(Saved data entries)
# # #

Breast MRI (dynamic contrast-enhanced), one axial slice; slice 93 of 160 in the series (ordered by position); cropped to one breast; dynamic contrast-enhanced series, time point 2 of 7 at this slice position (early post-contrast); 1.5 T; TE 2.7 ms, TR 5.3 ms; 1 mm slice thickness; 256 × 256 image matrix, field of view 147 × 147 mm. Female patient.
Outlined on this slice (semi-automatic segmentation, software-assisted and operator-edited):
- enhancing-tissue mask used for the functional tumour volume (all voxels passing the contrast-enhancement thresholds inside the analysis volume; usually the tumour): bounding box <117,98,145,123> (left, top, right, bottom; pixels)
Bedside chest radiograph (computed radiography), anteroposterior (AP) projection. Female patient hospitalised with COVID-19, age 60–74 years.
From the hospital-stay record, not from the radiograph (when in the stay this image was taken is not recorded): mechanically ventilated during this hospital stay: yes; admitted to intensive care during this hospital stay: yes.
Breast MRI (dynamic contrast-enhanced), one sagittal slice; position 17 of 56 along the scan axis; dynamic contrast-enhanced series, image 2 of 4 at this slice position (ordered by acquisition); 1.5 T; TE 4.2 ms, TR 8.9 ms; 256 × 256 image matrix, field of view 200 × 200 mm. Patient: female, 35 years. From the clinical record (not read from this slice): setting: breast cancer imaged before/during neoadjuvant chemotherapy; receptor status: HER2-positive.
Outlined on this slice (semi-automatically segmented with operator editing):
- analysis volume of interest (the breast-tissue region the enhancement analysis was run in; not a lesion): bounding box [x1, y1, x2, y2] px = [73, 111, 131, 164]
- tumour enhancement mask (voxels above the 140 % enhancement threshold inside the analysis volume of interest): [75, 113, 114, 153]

# # #

Work out how many lines above contain "mask", then write only that number.

2